(Records for the exercise Opens)

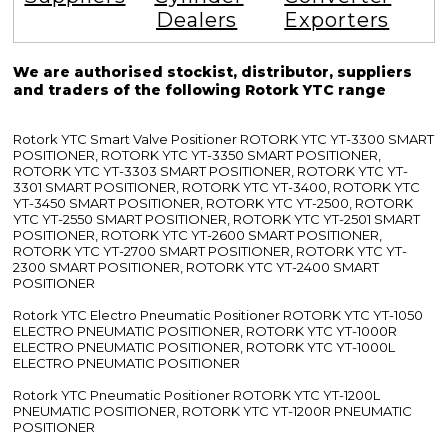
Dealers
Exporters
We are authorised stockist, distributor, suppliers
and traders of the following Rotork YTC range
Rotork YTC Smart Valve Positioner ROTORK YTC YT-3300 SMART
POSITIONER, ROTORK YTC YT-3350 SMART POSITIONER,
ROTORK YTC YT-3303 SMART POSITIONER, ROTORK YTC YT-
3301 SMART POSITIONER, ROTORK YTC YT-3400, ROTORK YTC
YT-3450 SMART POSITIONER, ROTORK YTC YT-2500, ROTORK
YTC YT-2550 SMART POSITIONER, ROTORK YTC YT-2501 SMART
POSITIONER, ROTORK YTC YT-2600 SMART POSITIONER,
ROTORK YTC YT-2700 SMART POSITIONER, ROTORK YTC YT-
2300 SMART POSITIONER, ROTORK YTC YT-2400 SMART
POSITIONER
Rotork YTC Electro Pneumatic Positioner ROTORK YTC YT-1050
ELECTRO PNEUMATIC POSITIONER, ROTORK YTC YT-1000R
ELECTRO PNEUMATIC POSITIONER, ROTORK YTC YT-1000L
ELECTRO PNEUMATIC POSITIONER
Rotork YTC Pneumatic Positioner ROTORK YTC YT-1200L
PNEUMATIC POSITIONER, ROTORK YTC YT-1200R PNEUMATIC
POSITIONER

(Records for the exercise Closes)
(Records for the exercise Opens)

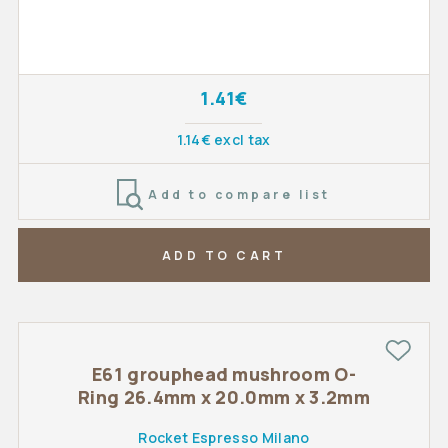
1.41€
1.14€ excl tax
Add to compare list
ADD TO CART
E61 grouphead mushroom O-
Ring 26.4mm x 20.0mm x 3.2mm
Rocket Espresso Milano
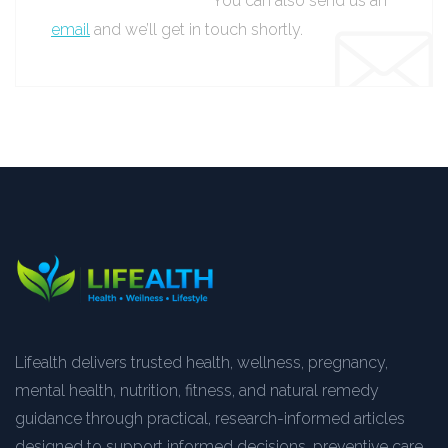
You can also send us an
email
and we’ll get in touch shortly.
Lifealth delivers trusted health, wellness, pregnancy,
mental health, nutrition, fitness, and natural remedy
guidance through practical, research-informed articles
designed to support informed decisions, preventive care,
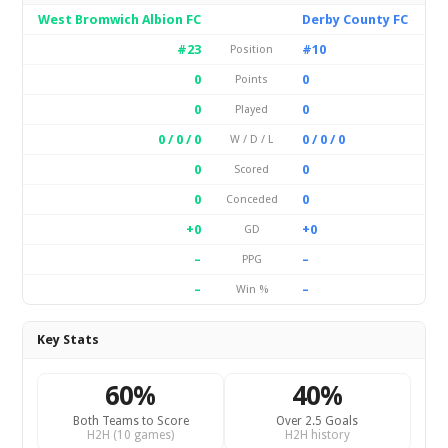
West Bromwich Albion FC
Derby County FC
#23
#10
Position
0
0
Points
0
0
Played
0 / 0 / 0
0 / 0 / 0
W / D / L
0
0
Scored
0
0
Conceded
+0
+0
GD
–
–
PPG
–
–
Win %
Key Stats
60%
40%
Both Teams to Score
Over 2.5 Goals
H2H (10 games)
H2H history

(Records for the exercise Closes)

Within the lines above, find those holding the word "SMART" and copy them.

Rotork YTC Smart Valve Positioner ROTORK YTC YT-3300 SMART
POSITIONER, ROTORK YTC YT-3350 SMART POSITIONER,
ROTORK YTC YT-3303 SMART POSITIONER, ROTORK YTC YT-
3301 SMART POSITIONER, ROTORK YTC YT-3400, ROTORK YTC
YT-3450 SMART POSITIONER, ROTORK YTC YT-2500, ROTORK
YTC YT-2550 SMART POSITIONER, ROTORK YTC YT-2501 SMART
POSITIONER, ROTORK YTC YT-2600 SMART POSITIONER,
ROTORK YTC YT-2700 SMART POSITIONER, ROTORK YTC YT-
2300 SMART POSITIONER, ROTORK YTC YT-2400 SMART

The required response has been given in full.